Türkiye önemli bir deprem kuşağı çok önemli dört deprem zonu üzerinde. Bu zonlar sırasıyla Kuzey Anadolu Fay zonu, Doğu Anadolu Fay Zonu Bitlis - Zagros Bindirme Zonu ve Batı Anadolu Açılma zonu.
Ayrıca Türkiyenin altına Arap ve Afrika kıtalarının dalması sonucu Kıbrıs ve Ege Yitim Zonları deprem üreten zonlar olarak varlıklarını sürdürüyor.
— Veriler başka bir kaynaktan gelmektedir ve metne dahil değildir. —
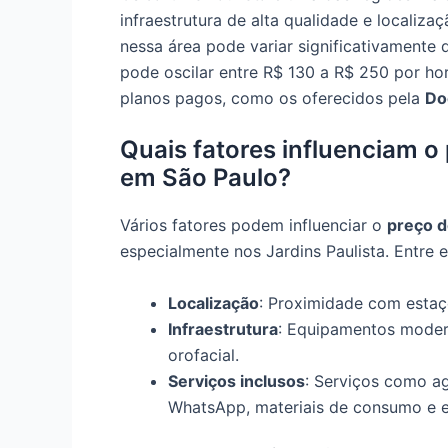
infraestrutura de alta qualidade e localizaç
nessa área pode variar significativamente
pode oscilar entre R$ 130 a R$ 250 por h
planos pagos, como os oferecidos pela
Do
Quais fatores influenciam o
em São Paulo?
Vários fatores podem influenciar o
preço d
especialmente nos Jardins Paulista. Entre 
Localização
: Proximidade com estaçõ
Infraestrutura
: Equipamentos moder
orofacial.
Serviços inclusos
: Serviços como a
WhatsApp, materiais de consumo e es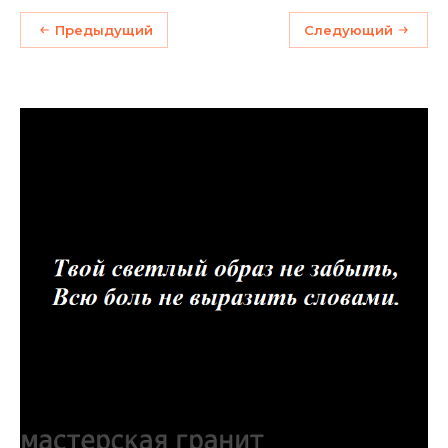
Предыдущий
Следующий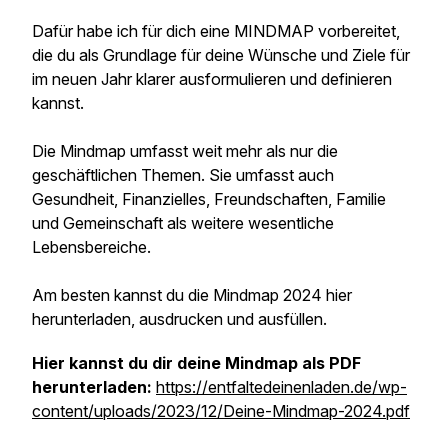
Dafür habe ich für dich eine MINDMAP vorbereitet,
die du als Grundlage für deine Wünsche und Ziele für
im neuen Jahr klarer ausformulieren und definieren
kannst.
Die Mindmap umfasst weit mehr als nur die
geschäftlichen Themen. Sie umfasst auch
Gesundheit, Finanzielles, Freundschaften, Familie
und Gemeinschaft als weitere wesentliche
Lebensbereiche.
Am besten kannst du die Mindmap 2024 hier
herunterladen, ausdrucken und ausfüllen.
Hier kannst du dir deine Mindmap als PDF
herunterladen:
https://entfaltedeinenladen.de/wp-
content/uploads/2023/12/Deine-Mindmap-2024.pdf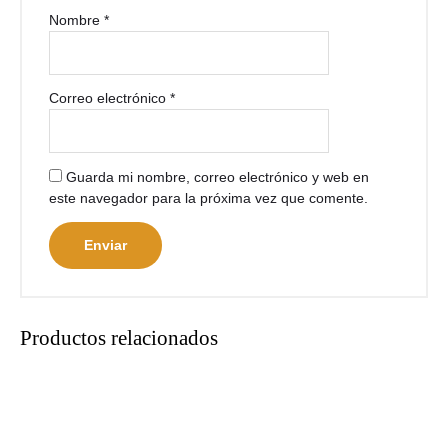
Nombre
*
Correo electrónico
*
Guarda mi nombre, correo electrónico y web en
este navegador para la próxima vez que comente.
Productos relacionados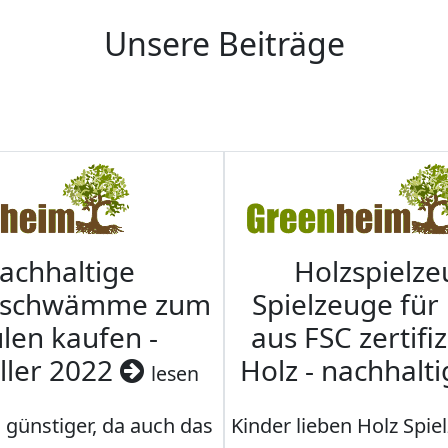
Unsere Beiträge
achhaltige
Holzspielze
nschwämme zum
Spielzeuge für
len kaufen -
aus FSC zertifi
ller 2022
Holz - nachhalt
lesen
 günstiger, da auch das
Kinder lieben Holz Spie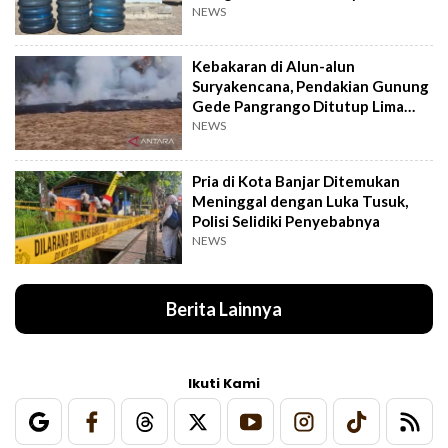
NEWS
Kebakaran di Alun-alun
Suryakencana, Pendakian Gunung
Gede Pangrango Ditutup Lima
Hari
NEWS
Pria di Kota Banjar Ditemukan
Meninggal dengan Luka Tusuk,
Polisi Selidiki Penyebabnya
NEWS
Berita Lainnya
Ikuti Kami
Her depremde ülkemizde artık klasikleşmiş yapım hata ve kusurların varlığı ortada. Genç Girişimciler Kulübü Yapı Komisyonu, Deprem ve İstanbul konusuna farklı bir açıdan yaklaşıyor ve 16 Aralık 2006 saat 16:30'da, uzun yıllardır İTÜ Mimarlık fakültesinde özellikle mimarlık öğrencilerine yapı statiği ve çelik dersleri veren Sayın Prof. Dr. Kaya Özgen'in konuşmacı olarak katılacağı bir toplantı düzenliyor. Toplantıda bir yapının depreme dayanıklılık açısından nasıl tasarlanacağını, nasıl bir zeminde ne gibi tedbirler alınması gerektiği hususlarını soru - cevap şeklinde katılımcılarla değerlendirilecek.